I was not happy with this session as I had a problem with some aggressive dogs [they were annoying rather than dangerous] so I left with the intention of returning the next day but forgot to do so. I was unable to visit in the following year because of travel restrictions and when I visited the city again in 2021 access was very limited as was my freedom to photograph.
There is a laneway named Bob And Joan’s Walk connecting the Kinlay House Hostel to Shandon Bells And Tower.
One of two public parks created on disused cemeteries in the Shandon area is known as the Dr Mary Hearn Park. It can be entered from Bob and Joan’s Walk at the south side of St Anne’s Church, Shandon. The park was named after the wife of Robert T. Hearn, rector of St Anne’s Cathedral from 1905 to 1939. A record of this graveyard dates back to 1722 but it was probably used as a burial ground as far back as the eighth or ninth century. Its last new burials were around the year 1900.
In 1985 the Church of Ireland handed over possession of the graveyard to the Lions Club in Cork to develop it as a memorial park.
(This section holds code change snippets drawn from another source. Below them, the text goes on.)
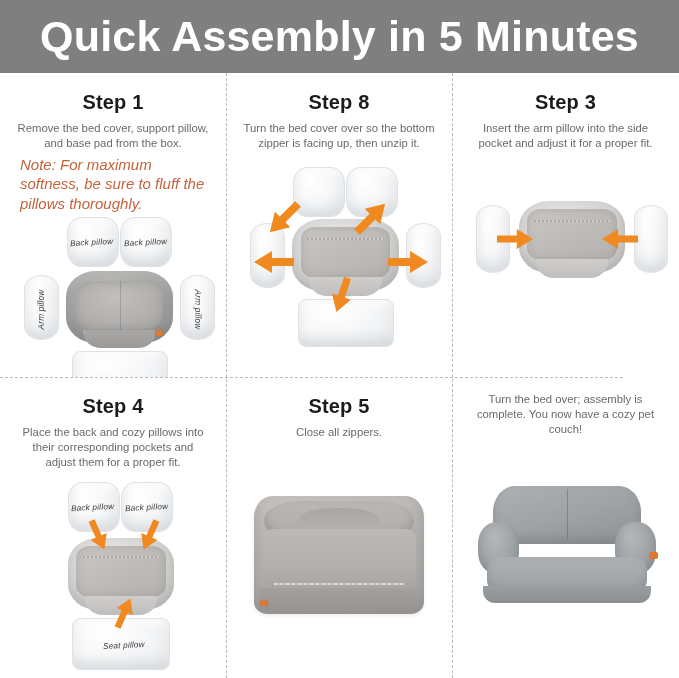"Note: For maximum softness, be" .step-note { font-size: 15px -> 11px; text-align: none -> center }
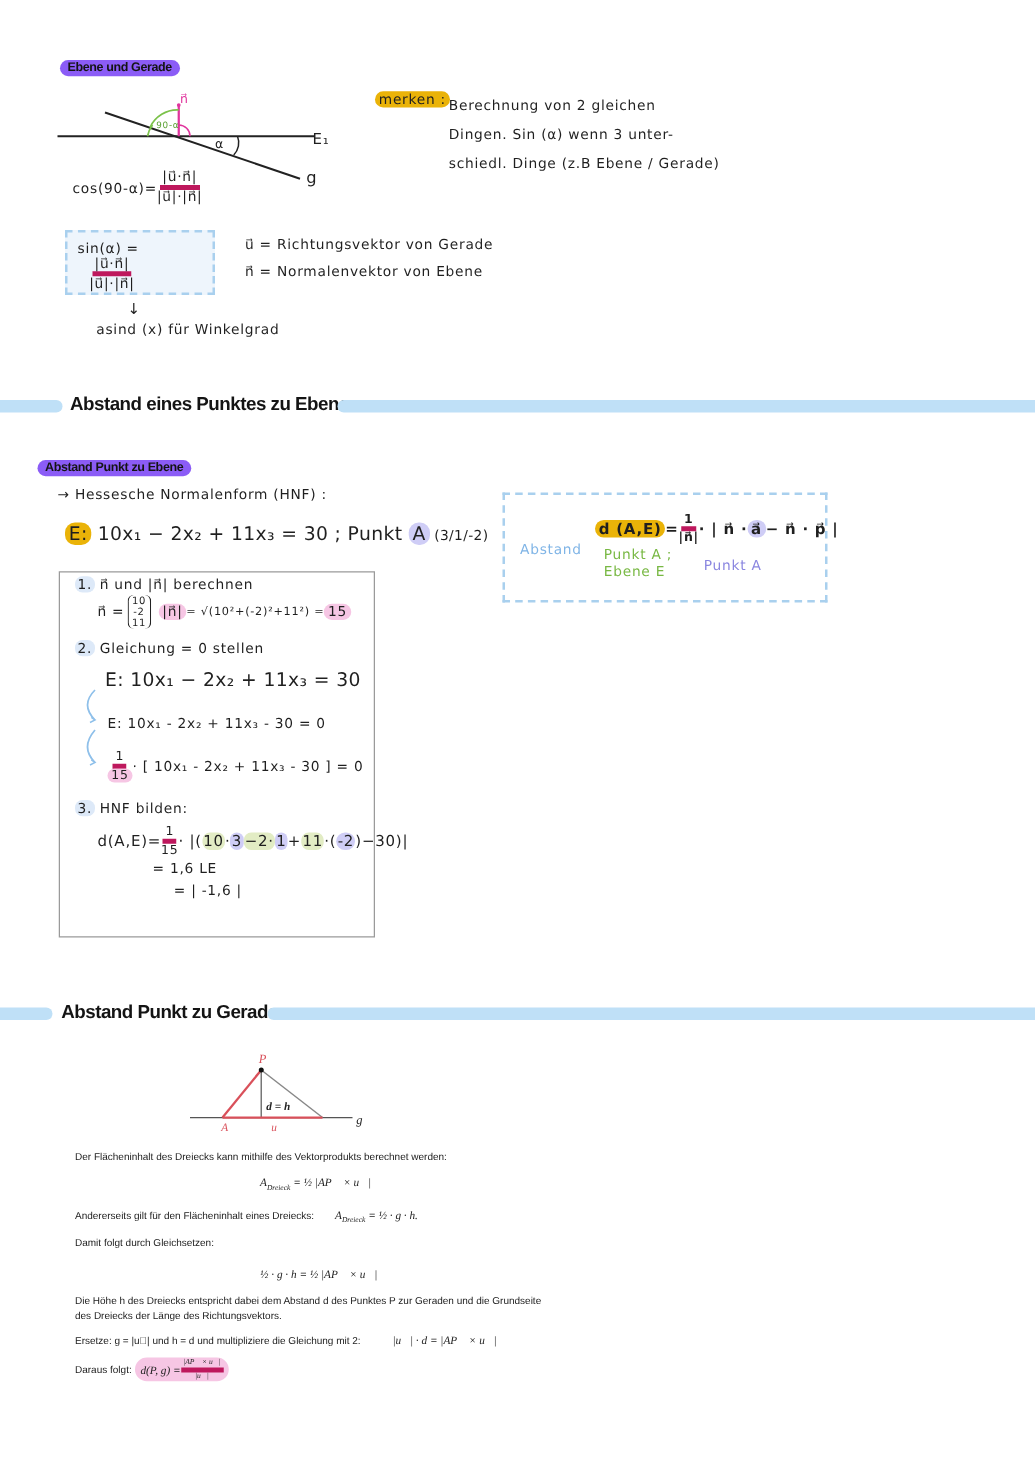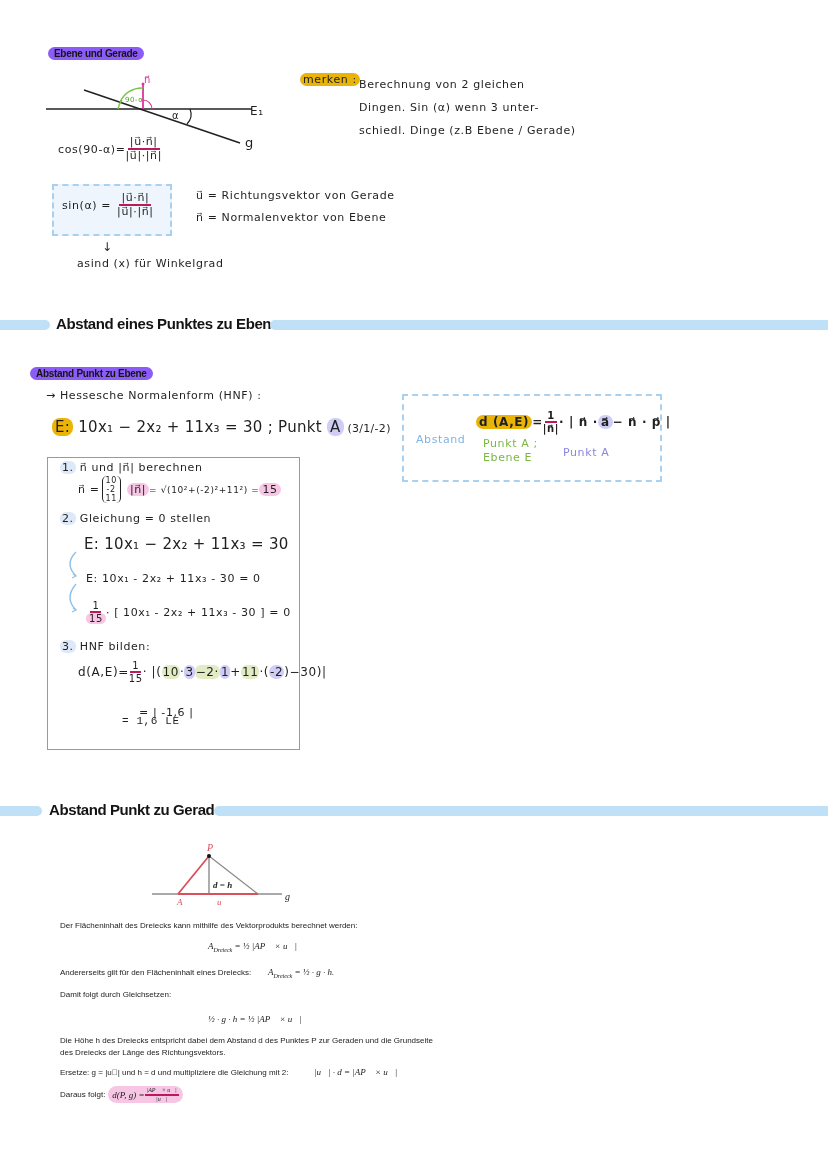"|u⃗·n⃗|" .frac .num { border-bottom: 2px solid #be185d -> 4px solid #be185d }
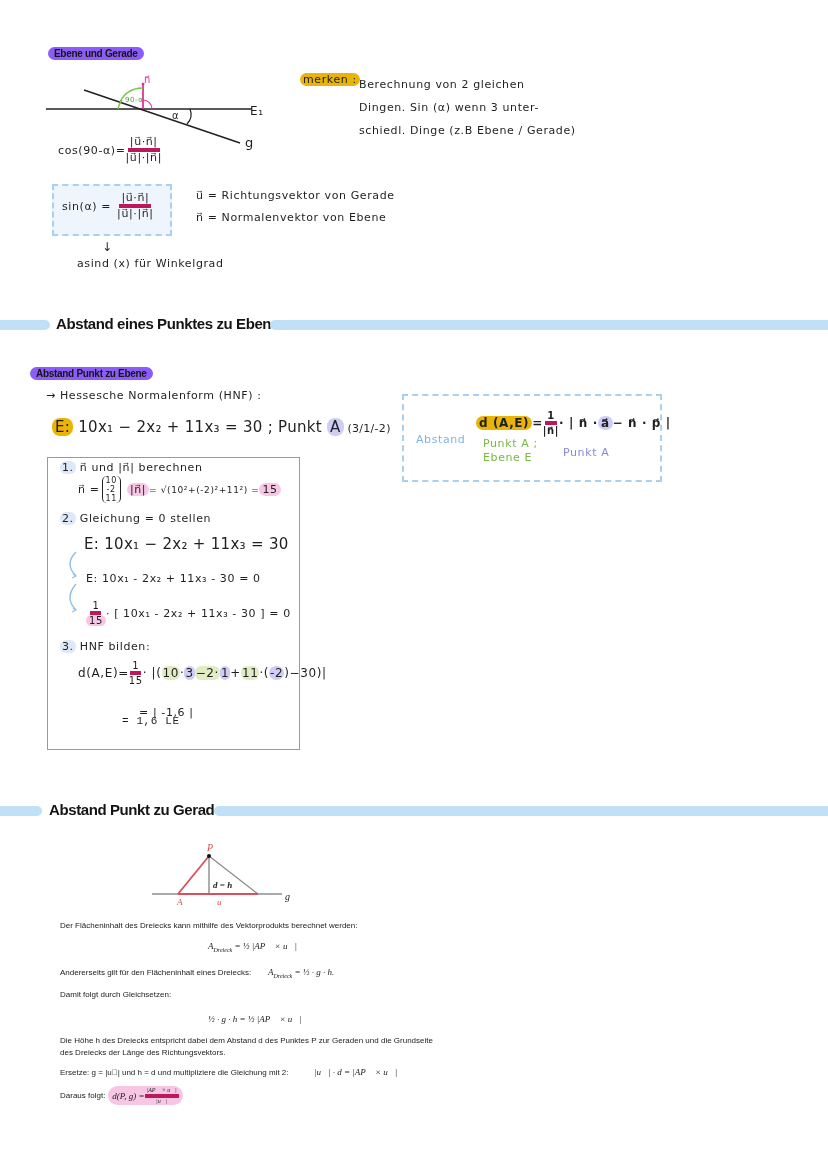"sin(α) =" div.abs { flex-direction: none -> column }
The graveyard continued to fall into disrepair however until the Church of Ireland handed it over to Cork City Council in 2006. While converting the cemetery to a public park, the City Council constructed new paths, new green areas, and repaired some gravestones. It was officially opened as the Dr Mary Hearn Park by Lord Mayor Michael O’Connell on 22 June 2011.
The Green Coat Hospital School was a charity school founded in 1716 to give an elementary education to poor children and to instruct them in the principles of Christianity as professed by the Church of Ireland. The Rev. Henry Maule was the driving force behind the establishment of the school. Forty children, twenty boys and twenty girls, attended the school which stood near Shandon. Statues of a boy and a girl stood over the gateway to the school. The statues were popularly known as ‘Bob’ and ‘Joan’. They are now kept in St Anne’s Church, Shandon. The path which ran down to the school was known as Bob and Joan Walk.